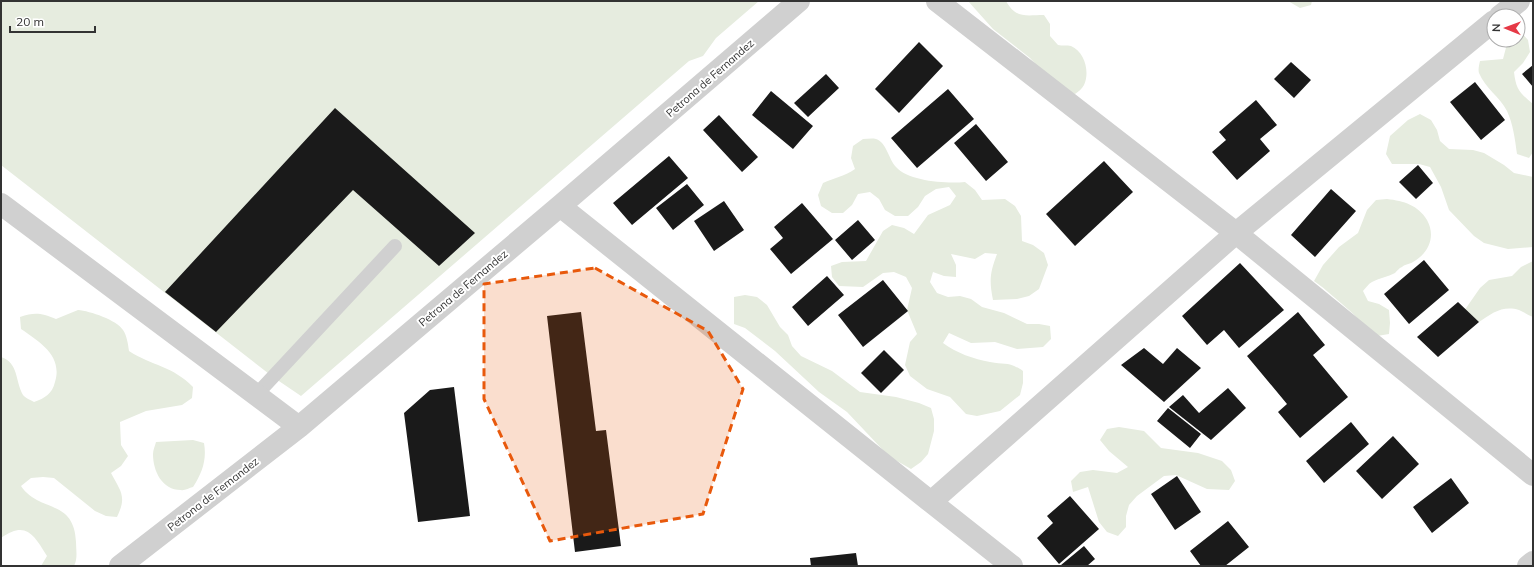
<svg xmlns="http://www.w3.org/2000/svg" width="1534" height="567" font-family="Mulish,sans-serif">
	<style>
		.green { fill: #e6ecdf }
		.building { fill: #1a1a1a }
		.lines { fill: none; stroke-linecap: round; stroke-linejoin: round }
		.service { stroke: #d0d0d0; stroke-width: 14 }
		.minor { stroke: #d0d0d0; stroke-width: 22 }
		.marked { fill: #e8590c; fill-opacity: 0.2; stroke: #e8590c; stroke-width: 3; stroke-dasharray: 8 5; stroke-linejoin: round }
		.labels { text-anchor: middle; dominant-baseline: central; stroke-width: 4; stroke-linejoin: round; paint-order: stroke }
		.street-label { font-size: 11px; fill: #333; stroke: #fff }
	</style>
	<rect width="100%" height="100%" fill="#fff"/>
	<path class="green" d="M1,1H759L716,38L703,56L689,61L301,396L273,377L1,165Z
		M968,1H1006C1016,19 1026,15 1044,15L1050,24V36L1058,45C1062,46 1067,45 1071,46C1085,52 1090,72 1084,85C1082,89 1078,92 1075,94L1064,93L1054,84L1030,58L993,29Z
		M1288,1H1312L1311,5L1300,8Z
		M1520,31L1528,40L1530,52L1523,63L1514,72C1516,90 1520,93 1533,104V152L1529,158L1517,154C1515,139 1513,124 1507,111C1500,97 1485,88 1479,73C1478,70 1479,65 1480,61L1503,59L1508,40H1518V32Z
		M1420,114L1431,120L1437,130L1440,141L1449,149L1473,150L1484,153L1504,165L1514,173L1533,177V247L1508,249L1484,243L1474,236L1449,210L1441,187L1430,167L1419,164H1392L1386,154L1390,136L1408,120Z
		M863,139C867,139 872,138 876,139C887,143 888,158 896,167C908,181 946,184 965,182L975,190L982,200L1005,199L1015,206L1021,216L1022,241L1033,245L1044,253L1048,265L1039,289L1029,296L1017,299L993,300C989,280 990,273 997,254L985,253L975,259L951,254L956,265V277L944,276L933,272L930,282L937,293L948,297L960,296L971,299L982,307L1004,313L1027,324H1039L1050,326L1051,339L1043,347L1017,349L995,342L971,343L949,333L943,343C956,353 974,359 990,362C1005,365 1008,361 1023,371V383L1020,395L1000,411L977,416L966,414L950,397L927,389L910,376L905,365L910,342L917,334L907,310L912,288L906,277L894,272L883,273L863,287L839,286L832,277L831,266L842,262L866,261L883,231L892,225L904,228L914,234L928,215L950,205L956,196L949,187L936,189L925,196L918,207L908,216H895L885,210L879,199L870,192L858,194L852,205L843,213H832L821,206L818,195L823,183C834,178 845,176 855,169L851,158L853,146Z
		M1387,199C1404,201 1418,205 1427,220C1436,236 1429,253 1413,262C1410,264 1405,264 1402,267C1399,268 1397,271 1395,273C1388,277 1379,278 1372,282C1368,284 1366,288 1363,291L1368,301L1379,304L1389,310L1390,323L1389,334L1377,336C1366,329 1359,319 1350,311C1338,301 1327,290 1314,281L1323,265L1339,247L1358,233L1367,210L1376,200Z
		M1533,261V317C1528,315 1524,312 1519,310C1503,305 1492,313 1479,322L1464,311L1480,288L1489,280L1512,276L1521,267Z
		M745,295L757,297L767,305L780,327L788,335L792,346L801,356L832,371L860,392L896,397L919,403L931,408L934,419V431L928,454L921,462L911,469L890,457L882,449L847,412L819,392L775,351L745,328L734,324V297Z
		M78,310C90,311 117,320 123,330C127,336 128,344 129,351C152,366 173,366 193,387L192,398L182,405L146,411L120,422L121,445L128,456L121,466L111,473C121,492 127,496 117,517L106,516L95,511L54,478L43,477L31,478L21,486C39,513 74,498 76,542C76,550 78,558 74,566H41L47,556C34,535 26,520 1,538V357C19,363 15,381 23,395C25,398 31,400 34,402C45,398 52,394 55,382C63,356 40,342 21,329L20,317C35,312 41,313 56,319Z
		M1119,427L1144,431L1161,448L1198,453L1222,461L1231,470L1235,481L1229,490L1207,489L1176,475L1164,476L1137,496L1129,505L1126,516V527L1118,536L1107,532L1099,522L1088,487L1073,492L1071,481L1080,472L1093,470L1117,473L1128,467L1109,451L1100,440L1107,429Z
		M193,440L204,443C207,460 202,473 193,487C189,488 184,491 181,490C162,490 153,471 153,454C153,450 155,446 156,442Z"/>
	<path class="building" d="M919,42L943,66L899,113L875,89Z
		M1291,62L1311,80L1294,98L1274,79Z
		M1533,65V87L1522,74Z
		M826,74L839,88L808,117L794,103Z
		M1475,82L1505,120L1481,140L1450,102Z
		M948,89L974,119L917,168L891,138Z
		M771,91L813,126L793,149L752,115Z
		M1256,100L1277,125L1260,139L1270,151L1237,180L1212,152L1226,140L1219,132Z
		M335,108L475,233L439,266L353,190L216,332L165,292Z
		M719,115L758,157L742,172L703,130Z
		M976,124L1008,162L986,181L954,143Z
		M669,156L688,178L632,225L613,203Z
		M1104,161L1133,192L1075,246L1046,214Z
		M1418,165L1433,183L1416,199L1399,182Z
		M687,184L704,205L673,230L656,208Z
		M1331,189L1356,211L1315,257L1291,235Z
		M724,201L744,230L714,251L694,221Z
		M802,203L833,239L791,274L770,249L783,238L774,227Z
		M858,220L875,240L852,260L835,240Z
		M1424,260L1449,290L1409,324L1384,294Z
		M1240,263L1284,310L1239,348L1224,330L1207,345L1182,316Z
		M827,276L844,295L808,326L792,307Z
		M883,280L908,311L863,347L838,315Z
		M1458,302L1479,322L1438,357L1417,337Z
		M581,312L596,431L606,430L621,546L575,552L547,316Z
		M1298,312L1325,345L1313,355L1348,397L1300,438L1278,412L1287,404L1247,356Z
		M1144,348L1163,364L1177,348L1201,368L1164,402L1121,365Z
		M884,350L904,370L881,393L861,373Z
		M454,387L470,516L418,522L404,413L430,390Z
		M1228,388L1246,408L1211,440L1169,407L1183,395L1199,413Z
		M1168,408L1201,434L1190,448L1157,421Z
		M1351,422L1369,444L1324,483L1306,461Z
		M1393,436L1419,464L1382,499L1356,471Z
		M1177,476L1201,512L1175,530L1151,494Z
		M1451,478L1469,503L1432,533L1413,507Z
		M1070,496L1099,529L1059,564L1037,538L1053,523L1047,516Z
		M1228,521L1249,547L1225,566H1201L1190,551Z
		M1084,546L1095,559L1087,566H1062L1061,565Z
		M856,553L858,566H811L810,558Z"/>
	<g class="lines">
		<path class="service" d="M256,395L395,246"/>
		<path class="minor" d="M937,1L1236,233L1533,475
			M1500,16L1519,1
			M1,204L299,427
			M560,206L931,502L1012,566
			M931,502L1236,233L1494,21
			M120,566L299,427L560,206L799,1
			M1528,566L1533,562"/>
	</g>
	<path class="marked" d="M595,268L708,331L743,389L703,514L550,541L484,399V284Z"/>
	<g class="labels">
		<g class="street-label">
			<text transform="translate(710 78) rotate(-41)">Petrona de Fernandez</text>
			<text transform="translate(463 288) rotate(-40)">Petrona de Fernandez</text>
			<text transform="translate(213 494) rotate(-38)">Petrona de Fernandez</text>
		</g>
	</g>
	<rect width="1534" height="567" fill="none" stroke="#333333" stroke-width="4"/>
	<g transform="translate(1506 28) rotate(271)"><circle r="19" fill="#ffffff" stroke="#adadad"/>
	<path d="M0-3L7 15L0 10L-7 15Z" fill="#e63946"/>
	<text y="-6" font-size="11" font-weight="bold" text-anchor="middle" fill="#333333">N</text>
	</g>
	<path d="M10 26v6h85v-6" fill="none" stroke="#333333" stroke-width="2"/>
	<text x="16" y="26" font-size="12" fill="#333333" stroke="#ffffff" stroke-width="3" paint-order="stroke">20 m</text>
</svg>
________
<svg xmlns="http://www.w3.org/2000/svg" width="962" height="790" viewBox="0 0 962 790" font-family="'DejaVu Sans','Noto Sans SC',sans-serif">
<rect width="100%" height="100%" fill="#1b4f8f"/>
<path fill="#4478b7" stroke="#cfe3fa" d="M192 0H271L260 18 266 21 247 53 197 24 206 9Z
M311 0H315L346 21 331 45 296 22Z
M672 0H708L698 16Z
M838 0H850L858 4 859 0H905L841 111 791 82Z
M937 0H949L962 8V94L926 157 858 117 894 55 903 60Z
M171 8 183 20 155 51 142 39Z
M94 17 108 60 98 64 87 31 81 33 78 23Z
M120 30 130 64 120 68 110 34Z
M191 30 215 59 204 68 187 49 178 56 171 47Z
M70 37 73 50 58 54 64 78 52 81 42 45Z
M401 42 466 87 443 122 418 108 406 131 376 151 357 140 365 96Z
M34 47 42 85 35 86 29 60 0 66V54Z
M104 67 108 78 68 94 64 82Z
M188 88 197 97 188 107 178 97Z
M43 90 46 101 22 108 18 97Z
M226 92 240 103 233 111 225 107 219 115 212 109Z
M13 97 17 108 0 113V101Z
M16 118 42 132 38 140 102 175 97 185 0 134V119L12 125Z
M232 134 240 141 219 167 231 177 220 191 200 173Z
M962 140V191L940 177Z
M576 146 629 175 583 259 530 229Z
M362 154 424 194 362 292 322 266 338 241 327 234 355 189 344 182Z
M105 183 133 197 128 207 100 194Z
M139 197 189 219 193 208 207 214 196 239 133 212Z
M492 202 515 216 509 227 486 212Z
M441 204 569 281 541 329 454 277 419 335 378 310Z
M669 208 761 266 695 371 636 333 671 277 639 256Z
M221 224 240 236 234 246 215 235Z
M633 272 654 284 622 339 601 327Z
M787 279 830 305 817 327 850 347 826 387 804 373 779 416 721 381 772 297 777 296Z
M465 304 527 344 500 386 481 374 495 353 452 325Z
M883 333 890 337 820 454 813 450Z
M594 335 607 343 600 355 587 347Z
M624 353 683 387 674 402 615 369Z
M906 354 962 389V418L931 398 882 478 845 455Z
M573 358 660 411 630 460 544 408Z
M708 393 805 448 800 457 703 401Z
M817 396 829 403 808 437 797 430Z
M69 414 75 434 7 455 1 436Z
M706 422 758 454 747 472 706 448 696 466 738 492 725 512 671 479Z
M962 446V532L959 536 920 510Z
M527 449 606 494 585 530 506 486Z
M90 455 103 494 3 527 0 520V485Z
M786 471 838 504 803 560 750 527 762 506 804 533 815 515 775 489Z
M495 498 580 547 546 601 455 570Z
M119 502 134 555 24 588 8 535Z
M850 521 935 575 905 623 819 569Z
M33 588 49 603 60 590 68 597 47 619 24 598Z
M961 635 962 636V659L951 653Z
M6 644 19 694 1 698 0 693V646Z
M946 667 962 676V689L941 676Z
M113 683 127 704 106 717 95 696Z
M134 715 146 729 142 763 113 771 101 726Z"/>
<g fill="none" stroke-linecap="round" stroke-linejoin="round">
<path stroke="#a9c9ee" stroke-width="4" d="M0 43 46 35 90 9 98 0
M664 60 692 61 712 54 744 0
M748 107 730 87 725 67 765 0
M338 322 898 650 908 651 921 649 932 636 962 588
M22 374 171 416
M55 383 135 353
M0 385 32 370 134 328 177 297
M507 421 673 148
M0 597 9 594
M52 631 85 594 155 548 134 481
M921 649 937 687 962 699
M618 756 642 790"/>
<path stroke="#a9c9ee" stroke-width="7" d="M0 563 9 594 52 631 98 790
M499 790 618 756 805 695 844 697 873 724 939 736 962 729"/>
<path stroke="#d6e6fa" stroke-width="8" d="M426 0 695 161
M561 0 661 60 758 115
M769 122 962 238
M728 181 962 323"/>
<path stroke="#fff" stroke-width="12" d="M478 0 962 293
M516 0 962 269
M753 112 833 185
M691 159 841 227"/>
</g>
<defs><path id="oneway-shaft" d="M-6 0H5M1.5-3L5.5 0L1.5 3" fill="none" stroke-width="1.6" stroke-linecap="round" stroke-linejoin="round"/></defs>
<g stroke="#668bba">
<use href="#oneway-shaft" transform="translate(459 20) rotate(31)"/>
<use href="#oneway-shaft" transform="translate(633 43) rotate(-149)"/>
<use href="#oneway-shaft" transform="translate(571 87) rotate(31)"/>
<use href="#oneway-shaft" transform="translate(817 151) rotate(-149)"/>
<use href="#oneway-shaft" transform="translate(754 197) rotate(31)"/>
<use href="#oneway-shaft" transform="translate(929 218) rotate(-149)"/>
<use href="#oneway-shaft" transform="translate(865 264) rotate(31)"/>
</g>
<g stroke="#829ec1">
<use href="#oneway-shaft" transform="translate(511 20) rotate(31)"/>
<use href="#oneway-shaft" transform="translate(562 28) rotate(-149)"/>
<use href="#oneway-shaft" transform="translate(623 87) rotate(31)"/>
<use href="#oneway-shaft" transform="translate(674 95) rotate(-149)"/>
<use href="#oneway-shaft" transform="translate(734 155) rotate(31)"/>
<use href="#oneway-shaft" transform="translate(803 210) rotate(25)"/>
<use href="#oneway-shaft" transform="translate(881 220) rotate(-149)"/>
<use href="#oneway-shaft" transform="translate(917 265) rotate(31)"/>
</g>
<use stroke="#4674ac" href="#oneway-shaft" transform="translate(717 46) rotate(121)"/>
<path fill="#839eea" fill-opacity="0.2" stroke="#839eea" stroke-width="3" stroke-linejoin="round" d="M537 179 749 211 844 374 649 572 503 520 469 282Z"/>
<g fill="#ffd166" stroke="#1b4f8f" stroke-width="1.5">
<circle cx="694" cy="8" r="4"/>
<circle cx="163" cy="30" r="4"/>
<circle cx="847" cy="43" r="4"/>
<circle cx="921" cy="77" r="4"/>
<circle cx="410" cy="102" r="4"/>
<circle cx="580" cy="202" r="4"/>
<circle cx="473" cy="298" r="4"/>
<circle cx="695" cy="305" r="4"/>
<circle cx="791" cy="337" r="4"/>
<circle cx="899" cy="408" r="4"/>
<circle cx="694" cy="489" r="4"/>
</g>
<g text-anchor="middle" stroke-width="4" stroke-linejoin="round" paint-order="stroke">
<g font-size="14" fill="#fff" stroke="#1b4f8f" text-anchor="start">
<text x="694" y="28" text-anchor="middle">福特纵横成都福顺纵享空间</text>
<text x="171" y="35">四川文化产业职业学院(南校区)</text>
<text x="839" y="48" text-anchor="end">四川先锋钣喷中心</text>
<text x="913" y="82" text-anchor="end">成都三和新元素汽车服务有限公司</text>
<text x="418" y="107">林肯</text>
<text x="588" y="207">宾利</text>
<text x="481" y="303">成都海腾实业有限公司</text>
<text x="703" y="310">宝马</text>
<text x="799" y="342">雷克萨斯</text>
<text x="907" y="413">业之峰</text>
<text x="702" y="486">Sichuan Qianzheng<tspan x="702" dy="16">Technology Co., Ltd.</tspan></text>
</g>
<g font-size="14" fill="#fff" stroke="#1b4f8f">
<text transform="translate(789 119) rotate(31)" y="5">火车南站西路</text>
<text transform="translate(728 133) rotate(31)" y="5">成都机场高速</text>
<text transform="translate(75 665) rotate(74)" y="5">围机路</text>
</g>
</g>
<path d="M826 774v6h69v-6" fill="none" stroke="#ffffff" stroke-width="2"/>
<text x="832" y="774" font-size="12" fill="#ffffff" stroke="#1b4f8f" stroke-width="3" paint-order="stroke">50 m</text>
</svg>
________
■ TASK OBJECTIVE
Gather each line in the entries above where the string "lines" is found.

■ EXPECTED OUTPUT
		.lines { fill: none; stroke-linecap: round; stroke-linejoin: round }
	<g class="lines">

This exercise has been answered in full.